Data items
Content starts

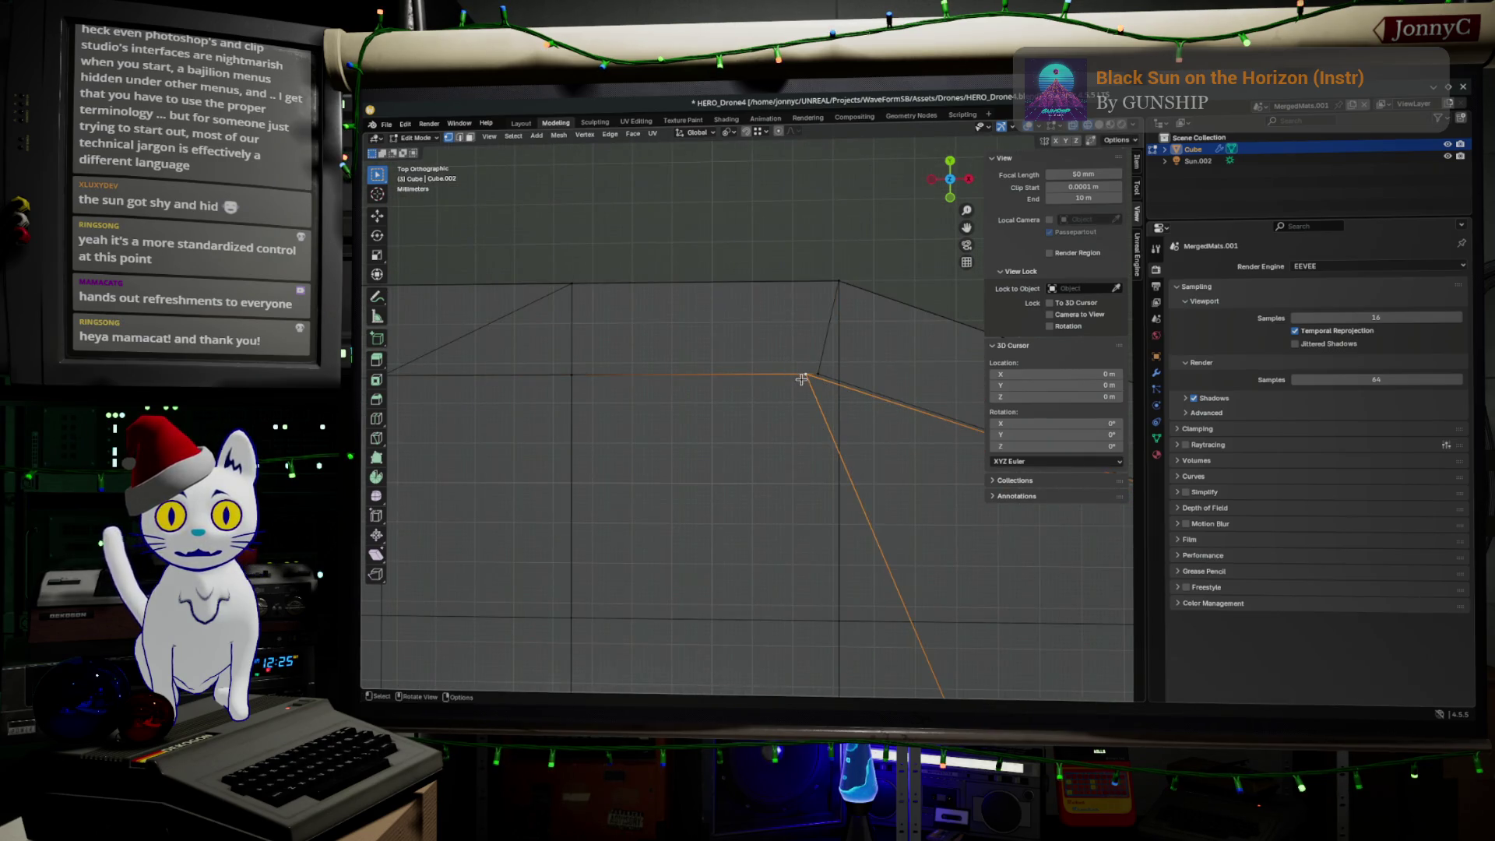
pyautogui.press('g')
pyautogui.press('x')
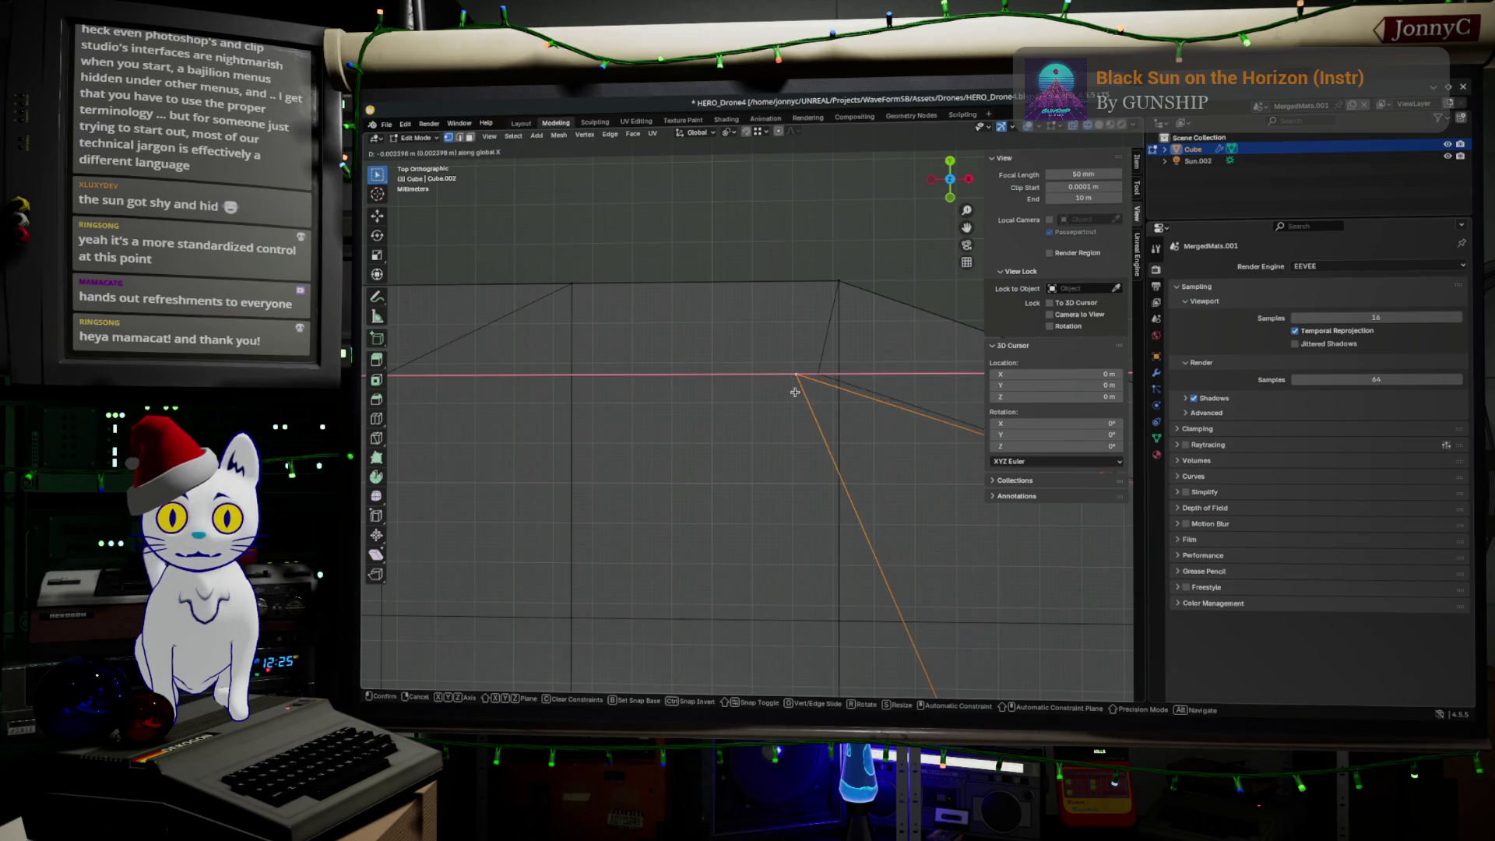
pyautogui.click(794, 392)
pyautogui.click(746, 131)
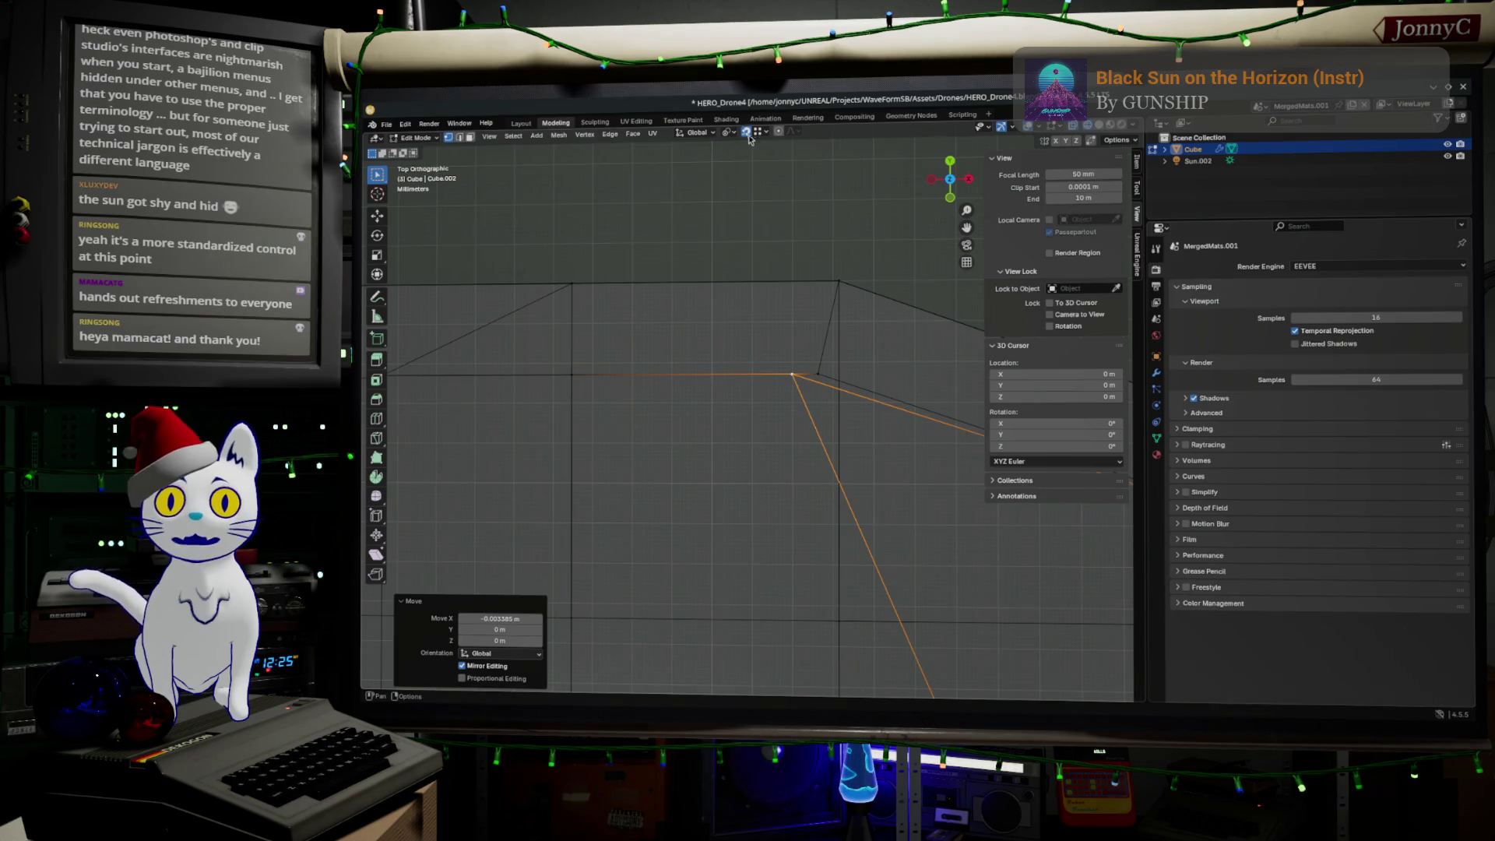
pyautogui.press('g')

Content ends

#### ACTION ITEM:
Give back every record exactly, dropping its pictures.

#### TASK RESPONSE:
pyautogui.press('g')
pyautogui.press('x')
pyautogui.click(794, 392)
pyautogui.click(746, 131)
pyautogui.press('g')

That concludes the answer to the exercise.